__EXCERTO SELECIONADO__:
============
A referida norma foi revogada pelo art. 3° da Lei 56/2008, de 4 de Setembro,
sendo assim manifestamente inaplicável in casu, e foi “julga(da)
inconstitucional, por violação dos princípios constitucionais da justa
indemnização, consagrado no artigo 62.º, n.º 2, da Constituição da República
Portuguesa, e da igualdade dos cidadãos perante os encargos públicos, incluindo
o da igualdade tributária, enquanto expressão específica do princípio geral da
igualdade constante do artigo 13.º, da Constituição da República Portuguesa” (v.
Acs. TC n.º 112/2008, de 2008.02.20 e n.º 11/2008, de 2008.01.14,
www.tribunalconstitucional.pt cfr. arts. 2°, 13°, 62° e 103°/3 da CRP).
============
__A SUA TAREFA__: Prossiga o excerto sobre a norma revogada pela Lei 56/2008, começando logo após a última frase.

__Dados recolhidos__:
============
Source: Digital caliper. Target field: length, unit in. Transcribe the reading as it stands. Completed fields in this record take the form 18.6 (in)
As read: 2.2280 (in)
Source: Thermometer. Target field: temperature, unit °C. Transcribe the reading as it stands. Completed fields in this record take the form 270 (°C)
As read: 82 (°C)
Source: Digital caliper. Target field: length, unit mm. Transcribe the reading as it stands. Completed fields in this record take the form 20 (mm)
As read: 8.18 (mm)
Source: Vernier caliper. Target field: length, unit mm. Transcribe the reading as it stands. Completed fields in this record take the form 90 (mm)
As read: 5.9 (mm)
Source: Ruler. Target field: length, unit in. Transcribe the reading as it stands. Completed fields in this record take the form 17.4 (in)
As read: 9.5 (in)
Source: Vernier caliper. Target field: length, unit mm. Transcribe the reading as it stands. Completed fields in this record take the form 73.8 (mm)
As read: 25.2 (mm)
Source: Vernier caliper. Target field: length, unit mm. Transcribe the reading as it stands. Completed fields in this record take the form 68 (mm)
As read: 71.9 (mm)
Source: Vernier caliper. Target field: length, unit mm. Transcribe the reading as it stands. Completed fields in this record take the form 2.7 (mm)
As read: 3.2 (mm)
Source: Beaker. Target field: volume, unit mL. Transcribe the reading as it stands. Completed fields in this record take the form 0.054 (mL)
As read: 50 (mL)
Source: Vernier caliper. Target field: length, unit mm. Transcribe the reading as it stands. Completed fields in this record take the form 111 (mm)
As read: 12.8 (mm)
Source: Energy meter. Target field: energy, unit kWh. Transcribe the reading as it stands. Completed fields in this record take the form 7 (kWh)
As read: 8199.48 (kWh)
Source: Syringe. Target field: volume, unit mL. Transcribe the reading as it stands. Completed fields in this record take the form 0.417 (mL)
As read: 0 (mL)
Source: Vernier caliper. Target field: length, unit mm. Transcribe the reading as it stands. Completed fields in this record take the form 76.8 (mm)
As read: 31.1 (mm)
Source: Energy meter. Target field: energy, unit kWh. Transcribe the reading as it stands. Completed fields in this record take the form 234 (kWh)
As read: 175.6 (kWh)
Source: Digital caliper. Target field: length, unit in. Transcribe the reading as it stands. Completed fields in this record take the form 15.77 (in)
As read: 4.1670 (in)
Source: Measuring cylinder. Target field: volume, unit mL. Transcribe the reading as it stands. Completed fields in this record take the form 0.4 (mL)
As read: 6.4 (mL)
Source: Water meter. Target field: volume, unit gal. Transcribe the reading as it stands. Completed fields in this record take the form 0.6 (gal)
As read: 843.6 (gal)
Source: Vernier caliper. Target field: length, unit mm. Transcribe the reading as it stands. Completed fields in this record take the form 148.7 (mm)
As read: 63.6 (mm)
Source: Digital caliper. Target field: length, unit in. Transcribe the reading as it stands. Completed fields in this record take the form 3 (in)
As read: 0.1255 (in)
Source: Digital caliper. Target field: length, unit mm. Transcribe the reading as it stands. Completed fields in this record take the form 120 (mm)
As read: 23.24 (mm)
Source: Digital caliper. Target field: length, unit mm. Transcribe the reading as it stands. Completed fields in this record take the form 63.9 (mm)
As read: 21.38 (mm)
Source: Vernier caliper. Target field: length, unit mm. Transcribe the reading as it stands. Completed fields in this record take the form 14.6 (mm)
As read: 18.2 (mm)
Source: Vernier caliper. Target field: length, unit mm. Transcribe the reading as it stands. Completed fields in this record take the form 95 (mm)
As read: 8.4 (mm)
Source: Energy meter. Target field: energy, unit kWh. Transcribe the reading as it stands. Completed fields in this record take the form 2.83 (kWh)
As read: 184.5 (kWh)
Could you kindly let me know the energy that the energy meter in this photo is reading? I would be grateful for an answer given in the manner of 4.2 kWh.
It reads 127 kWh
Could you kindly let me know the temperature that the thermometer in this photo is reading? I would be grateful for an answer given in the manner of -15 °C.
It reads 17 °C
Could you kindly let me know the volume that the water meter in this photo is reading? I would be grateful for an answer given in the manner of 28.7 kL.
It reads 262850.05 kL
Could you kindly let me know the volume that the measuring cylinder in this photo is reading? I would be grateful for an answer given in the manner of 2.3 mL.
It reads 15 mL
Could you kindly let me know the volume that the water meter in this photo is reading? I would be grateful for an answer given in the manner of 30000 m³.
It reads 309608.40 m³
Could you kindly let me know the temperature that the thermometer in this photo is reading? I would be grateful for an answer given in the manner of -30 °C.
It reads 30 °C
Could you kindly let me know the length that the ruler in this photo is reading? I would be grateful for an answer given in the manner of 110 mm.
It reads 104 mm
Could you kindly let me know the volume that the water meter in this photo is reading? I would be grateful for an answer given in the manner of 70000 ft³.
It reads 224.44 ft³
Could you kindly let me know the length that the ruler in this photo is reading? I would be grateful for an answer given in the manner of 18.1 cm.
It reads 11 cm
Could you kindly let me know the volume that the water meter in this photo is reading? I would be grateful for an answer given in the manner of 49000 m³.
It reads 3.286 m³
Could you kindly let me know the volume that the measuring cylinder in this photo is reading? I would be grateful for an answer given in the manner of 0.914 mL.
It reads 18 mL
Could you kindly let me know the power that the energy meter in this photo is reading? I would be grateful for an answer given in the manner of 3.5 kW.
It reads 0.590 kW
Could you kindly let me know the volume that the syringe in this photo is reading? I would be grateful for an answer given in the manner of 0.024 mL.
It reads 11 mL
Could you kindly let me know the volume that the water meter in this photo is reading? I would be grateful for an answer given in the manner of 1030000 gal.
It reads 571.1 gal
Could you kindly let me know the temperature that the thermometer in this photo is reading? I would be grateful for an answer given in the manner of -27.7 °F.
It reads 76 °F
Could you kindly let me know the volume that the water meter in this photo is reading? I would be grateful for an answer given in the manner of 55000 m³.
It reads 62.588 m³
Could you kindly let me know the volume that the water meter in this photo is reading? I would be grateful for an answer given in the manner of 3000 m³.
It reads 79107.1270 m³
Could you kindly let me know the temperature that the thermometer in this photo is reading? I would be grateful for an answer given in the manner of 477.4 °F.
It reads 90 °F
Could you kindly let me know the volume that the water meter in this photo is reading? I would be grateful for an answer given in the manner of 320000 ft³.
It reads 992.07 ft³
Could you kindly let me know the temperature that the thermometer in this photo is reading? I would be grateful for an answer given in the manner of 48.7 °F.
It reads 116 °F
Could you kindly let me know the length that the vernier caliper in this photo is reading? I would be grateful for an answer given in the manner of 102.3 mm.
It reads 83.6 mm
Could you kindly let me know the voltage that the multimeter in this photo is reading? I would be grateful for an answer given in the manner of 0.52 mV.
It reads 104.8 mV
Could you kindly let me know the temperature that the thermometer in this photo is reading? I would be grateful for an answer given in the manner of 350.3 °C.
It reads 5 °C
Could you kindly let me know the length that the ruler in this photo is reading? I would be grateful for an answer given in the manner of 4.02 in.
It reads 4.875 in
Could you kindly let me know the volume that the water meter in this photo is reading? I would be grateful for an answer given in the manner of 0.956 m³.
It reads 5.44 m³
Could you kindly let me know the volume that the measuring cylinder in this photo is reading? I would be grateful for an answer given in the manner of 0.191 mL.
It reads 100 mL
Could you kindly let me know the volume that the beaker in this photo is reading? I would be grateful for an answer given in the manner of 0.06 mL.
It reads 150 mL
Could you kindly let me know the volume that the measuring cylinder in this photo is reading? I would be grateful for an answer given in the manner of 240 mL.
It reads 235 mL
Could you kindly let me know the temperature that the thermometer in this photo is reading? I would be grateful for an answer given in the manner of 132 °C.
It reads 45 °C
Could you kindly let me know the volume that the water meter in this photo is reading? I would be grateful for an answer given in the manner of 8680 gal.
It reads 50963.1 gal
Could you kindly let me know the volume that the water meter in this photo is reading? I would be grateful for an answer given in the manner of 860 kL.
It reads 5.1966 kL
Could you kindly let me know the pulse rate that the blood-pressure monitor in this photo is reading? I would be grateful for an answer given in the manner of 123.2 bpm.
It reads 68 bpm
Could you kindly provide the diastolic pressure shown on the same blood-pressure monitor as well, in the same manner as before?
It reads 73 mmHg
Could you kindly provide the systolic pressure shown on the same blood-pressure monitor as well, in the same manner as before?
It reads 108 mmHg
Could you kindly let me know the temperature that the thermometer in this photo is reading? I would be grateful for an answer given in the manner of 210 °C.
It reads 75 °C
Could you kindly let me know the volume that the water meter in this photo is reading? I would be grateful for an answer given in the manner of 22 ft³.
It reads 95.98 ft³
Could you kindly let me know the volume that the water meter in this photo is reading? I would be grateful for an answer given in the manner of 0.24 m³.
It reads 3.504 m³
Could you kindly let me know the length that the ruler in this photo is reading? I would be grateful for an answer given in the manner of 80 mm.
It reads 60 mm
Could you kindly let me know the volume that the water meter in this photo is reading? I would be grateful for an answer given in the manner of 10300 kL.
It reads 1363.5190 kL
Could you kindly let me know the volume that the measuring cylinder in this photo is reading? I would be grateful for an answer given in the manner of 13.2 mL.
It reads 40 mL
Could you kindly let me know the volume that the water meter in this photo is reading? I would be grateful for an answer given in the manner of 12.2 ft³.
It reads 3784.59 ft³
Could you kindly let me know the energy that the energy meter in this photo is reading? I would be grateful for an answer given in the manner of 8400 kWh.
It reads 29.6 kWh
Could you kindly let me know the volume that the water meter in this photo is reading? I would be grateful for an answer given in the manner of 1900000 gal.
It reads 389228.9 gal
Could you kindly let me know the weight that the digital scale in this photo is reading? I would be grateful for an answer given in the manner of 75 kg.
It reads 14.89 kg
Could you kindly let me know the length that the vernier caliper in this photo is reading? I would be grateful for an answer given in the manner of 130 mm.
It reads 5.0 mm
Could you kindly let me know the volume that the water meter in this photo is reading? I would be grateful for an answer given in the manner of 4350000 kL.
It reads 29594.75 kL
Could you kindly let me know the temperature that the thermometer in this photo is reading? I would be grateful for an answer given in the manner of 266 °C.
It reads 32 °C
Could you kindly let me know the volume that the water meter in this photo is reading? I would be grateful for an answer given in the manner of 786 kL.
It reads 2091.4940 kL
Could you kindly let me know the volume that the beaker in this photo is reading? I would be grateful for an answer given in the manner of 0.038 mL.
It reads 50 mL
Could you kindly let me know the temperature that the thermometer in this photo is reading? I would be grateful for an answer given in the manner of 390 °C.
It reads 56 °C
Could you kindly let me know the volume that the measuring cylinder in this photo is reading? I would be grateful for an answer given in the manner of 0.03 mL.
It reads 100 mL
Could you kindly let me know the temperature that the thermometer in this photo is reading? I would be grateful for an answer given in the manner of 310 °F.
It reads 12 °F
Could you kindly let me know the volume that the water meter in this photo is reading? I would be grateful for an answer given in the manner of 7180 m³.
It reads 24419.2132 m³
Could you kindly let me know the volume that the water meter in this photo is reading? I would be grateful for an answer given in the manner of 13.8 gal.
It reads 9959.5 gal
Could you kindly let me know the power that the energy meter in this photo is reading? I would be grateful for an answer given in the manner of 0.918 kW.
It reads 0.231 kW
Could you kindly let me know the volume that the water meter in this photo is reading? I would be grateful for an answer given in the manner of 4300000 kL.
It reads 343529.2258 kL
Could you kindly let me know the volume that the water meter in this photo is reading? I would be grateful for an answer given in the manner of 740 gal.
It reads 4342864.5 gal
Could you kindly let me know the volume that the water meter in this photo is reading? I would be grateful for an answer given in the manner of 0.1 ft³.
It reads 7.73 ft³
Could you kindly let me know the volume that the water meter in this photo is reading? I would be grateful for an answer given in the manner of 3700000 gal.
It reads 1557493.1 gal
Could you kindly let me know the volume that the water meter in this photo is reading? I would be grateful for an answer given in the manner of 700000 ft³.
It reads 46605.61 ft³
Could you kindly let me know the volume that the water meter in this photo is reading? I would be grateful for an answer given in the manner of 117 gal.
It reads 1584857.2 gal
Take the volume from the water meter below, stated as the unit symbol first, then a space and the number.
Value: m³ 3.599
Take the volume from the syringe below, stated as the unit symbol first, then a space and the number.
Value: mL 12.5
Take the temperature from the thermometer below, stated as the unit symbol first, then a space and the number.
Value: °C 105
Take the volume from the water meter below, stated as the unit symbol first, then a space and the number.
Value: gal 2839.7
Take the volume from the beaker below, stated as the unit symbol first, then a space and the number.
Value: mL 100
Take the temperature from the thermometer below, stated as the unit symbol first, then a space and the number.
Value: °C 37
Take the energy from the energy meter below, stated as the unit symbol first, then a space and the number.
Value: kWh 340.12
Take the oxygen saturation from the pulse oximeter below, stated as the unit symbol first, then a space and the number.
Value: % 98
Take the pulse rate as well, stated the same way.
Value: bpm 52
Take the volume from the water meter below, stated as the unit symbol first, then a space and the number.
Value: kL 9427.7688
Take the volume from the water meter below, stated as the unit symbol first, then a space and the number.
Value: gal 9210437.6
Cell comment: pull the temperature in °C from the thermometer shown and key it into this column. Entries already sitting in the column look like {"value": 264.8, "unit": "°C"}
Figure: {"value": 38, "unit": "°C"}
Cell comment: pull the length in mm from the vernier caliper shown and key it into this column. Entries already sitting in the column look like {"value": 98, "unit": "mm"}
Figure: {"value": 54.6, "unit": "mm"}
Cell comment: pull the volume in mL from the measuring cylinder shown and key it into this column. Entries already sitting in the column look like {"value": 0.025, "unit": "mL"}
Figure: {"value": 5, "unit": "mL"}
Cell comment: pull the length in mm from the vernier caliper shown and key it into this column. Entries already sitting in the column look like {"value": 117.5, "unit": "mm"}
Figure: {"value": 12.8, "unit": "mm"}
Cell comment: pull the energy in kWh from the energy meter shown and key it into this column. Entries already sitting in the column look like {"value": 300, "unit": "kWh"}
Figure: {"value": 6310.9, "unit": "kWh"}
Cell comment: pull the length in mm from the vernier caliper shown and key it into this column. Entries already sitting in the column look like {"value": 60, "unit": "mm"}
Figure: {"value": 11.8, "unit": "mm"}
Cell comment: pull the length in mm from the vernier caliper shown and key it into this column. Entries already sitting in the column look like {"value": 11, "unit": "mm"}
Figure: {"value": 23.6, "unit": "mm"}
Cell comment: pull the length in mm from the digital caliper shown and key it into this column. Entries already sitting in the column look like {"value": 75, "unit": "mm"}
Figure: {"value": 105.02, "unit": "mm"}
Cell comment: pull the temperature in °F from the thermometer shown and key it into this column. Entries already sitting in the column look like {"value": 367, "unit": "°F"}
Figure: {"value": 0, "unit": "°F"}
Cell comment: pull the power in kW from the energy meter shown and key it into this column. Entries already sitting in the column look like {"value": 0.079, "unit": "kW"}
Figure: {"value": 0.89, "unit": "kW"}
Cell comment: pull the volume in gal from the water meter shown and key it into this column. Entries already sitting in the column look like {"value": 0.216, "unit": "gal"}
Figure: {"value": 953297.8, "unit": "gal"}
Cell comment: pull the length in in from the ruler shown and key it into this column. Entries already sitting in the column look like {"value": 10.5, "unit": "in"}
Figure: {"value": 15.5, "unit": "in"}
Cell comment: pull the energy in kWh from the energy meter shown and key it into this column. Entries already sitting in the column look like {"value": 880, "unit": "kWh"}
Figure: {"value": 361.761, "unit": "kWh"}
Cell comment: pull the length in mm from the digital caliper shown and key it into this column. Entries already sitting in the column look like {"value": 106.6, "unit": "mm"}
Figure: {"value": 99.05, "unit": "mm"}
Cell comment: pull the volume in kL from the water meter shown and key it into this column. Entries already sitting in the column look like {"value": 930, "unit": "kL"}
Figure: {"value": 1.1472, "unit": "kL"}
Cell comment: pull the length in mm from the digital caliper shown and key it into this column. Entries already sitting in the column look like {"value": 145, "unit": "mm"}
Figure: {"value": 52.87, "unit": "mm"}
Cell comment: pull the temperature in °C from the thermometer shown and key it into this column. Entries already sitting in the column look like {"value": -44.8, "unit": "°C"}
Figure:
============
__RESPOSTA AO EXERCÍCIO__:
A douta decisão sumária em análise considerou que os ora reclamantes “não
suscitaram com propriedade as questões de inconstitucionalidade que fizeram
constar das duas primeiras alíneas do requerimento de interposição de recurso”,
tendo decidido “não tomar conhecimento do objecto do recurso, quanto às normas
constantes das alíneas a) e b) do requerimento de recurso”.
Salvo o devido respeito – e é verdadeiramente muito –, cremos que o recurso
interposto pelos ora reclamantes não podia também deixar de ser admitido com
fundamento nas invocadas inconstitucionalidades dos referidos arts. 23°/5,
26°/4, 28°/3 e 30º/1 do CE.
Vejamos.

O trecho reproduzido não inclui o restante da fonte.